McMahon and the other Stamford bigwigs are well aware of these shortcomings, and therefore no longer feel the need to concern themselves with performers jumping ship. This translates into the fact that WWE has ceased to promote up-and-coming talent as aggressively as it once did and in turn has built a reliance upon the “old guard” in selling pay-per-views and boosting TV numbers (every WrestleMania—dating back to the turn of the millennium—has used either The Rock, Steve Austin, Undertaker, Shawn Michaels or Triple H as the main selling point).
However, a time will come when these veterans can no longer step into the ring, and at that point (as is starting to become visible today), McMahon’s company will suffer from a lack of true headliners that can repeatedly attract viewers. Essentially, WWE’s past successes (in this case, the Attitude Era) have somewhat clouded its preparation for the future.
The aforementioned Paul Heyman is known to be a keen advocate for promoting youth in professional wrestling. Rumoured to become a TNA backstage advisor in 2010, Heyman has since stated that he sees relying on veterans to improve business as only a short-term solution to a long-term issue.
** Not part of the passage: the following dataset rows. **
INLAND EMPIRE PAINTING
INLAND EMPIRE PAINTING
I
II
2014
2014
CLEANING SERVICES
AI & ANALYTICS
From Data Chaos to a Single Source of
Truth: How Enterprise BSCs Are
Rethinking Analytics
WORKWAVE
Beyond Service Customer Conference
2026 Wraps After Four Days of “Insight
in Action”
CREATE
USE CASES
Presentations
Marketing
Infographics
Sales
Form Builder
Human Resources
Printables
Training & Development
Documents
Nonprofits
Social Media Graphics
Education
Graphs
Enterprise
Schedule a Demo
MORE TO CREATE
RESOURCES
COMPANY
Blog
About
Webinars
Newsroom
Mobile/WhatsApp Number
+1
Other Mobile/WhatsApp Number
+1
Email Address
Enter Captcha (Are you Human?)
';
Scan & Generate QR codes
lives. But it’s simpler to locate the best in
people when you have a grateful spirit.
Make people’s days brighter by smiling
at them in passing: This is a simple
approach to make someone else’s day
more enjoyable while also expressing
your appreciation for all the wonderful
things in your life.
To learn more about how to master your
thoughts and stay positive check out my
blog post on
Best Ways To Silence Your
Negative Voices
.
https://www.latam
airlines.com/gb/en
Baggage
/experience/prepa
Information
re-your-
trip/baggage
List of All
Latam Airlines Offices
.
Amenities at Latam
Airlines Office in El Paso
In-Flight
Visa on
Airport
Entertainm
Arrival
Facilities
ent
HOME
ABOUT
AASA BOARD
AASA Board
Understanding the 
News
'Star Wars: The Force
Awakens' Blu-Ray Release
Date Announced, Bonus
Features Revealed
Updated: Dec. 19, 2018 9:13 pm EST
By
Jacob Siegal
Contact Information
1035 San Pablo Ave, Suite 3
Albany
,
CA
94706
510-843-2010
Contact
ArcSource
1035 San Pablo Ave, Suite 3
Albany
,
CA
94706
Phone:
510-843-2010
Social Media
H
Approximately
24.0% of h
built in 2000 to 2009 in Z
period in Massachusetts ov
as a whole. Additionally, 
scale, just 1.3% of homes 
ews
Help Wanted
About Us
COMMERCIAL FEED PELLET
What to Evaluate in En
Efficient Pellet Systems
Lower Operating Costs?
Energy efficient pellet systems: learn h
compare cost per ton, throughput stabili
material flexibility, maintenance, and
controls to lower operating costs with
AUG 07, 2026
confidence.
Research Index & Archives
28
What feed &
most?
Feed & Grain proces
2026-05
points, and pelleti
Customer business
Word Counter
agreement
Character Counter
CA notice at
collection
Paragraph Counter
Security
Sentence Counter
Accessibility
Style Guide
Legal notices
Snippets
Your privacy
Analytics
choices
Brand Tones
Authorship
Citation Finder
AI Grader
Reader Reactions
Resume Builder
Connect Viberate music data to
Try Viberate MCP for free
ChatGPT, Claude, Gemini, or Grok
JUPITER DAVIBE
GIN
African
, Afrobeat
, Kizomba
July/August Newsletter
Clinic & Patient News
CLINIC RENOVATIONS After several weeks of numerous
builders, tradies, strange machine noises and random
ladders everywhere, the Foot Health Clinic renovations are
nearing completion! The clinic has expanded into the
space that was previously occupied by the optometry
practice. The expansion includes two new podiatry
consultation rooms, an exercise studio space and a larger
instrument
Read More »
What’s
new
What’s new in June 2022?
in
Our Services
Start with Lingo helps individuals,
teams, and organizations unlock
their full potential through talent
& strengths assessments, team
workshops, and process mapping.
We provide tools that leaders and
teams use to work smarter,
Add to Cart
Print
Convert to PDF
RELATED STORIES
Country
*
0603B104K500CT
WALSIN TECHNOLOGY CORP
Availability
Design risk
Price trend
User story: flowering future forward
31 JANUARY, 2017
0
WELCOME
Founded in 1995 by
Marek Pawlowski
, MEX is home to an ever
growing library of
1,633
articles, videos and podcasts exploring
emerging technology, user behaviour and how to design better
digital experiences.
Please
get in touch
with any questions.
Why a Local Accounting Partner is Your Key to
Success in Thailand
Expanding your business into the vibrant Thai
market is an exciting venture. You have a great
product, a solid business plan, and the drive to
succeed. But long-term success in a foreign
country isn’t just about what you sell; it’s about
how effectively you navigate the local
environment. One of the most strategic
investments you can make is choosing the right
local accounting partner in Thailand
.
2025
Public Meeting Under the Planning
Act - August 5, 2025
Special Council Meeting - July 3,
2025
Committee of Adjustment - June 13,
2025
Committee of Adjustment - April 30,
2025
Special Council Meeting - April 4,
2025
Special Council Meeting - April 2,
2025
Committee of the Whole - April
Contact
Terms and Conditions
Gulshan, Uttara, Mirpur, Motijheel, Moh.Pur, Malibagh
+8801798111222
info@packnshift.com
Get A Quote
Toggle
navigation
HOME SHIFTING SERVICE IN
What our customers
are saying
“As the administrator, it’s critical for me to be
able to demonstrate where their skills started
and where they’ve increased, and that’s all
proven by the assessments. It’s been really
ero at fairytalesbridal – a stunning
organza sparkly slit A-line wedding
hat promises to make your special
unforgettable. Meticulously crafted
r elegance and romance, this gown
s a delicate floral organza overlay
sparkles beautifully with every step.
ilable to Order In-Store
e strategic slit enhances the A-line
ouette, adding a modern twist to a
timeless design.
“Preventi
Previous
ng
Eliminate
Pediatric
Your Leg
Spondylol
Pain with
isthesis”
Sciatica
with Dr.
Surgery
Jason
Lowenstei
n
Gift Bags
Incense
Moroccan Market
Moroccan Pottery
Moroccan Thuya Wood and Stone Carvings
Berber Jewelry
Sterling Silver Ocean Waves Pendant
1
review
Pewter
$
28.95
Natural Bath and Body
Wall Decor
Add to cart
While WWE’s current emphasis on the Attitude Era makes sense financially, under Heyman’s criteria, it is only a short-term answer to the company’s under-appreciation of its current performers. The Rock, Steve Austin and others may be attracting millions of dollars in extra income to WWE; however, it appears to be at the expense of a disheartened full-time roster who deserves more.
We can only hope that, in a decade or so, when the likes of Seth Rollins, Kassius Ohno and Dean Ambrose are atop of the professional wrestling industry, that the focus is not still on the past. However, if this is indeed still the case, maybe then CM Punk and his ilk will finally get the respect that they deserve.